Dismissal of Class Allegations at Pleading Stage Disallowed - Again

Another California appellate decision has restricted the ability to challenge class action allegations at the pleading stage, reiterating that the determination of class suitability in most instances should be made at the time of a motion for class certification.

In Gutierrez v. California Commerce Club, Inc. (published August 23, 2010), the class representative filed suit alleging the defendant unlawfully denied meal and rest breaks to hourly, non-union employees. After a challenge to the third amended complaint, the trial court sustained the demurrer to the class action allegation without leave to amend, observing that the plaintiffs had failed to “notify the court who is in the class, what they do, how they are related and why plaintiffs are the proper persons to represent this all-inclusive class.” 

Division One of the Court of Appeal reversed, finding the trial court’s dismissal of the class premature and that the allegations of the operative complaint adequate to move beyond the pleading stage. 

In so concluding the class could proceed, the court observed:

Judicial policy in California has long discouraged trial courts from determining class sufficiency at the pleading stage and directed that this issue be determined by a motion for class certification.

Quoting another recent decision from last year, the court explained that “the wisdom of permitting the action to survive a demurrer is elementary.” The court elaborated as follows:

It is clear that the more intimate the judge becomes with the character of the action, the more intelligently he may make the determination. If the judicial machinery encourages the decision to be made at the pleading stages and the judge decides against class litigation, he divests the court of the power to later alter that decision. . . . Therefore, because the sustaining of demurrers without leave to amend represents the earliest possible determination of the propriety of class action litigation, it should be looked upon with disfavor.

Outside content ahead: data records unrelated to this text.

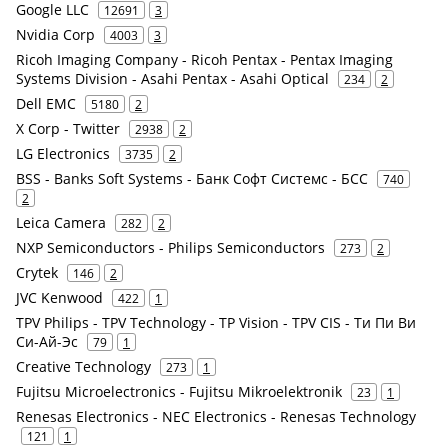
Google LLC
12691
3
Nvidia Corp
4003
3
Ricoh Imaging Company - Ricoh Pentax - Pentax Imaging
Systems Division - Asahi Pentax - Asahi Optical
234
2
Dell EMC
5180
2
X Corp - Twitter
2938
2
LG Electronics
3735
2
BSS - Banks Soft Systems - Банк Софт Системс - БСС
740
2
Leica Camera
282
2
NXP Semiconductors - Philips Semiconductors
273
2
Crytek
146
2
JVC Kenwood
422
1
TPV Philips - TPV Technology - TP Vision - TPV CIS - Ти Пи Ви
Си-Ай-Эс
79
1
Creative Technology
273
1
Fujitsu Microelectronics - Fujitsu Mikroelektronik
23
1
Renesas Electronics - NEC Electronics - Renesas Technology
121
1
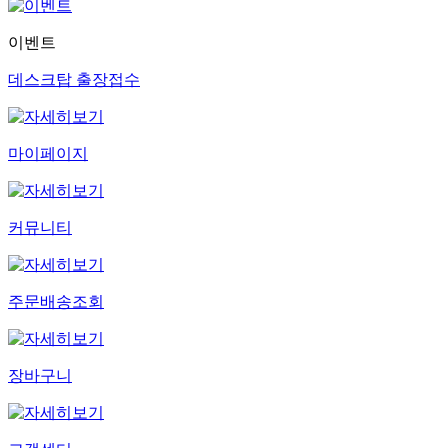
이벤트
데스크탑 출장접수
마이페이지
커뮤니티
주문배송조회
장바구니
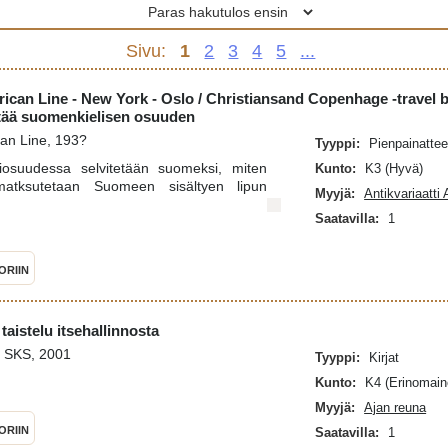
Sivu:
1
2
3
4
5
...
can Line - New York - Oslo / Christiansand Copenhage -travel br
ältää suomenkielisen osuuden
an Line, 193?
Tyyppi:
Pienpainattee
osuudessa selvitetään suomeksi, miten
Kunto:
K3 (Hyvä)
matksutetaan Suomeen sisältyen lipun
Myyjä:
Antikvariaatti
Saatavilla:
1
ORIIN
aistelu itsehallinnosta
 SKS, 2001
Tyyppi:
Kirjat
Kunto:
K4 (Erinomain
Myyjä:
Ajan reuna
ORIIN
Saatavilla:
1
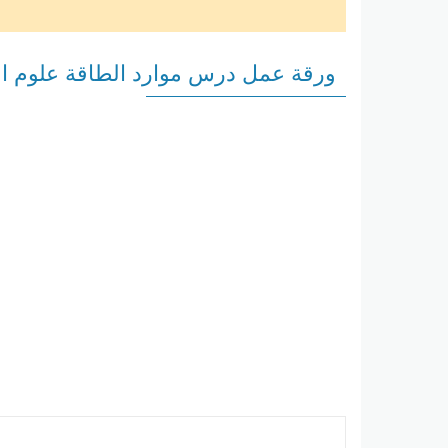
ورقة عمل درس موارد الطاقة علوم ا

While the court did reference a number of California decision that had permitted class allegations to be dismissed or stricken at the pleading stage, it relegated those decisions to cases involving “mass torts or other actions in which individual issues predominate.” And, in the context of wage and hour cases (as was the situation in Gutierrez), the court explained that such cases “routinely proceed as class actions” since they “usually involve” a single set of facts that apply to all putative class members and a sole common question of law, usually involving “institutional practices.” The court then noted that “numerous courts” had “reached the same result in wage and hour cases.”

In light of this latest decision, defendants should consider very carefully the wisdom of challenging class allegations at the pleading stage of a lawsuit. Unless it is plainly evident from the allegations of the complaint that individual issues exists, the challenge to class allegations is more efficiently made at the time of a motion for class certification.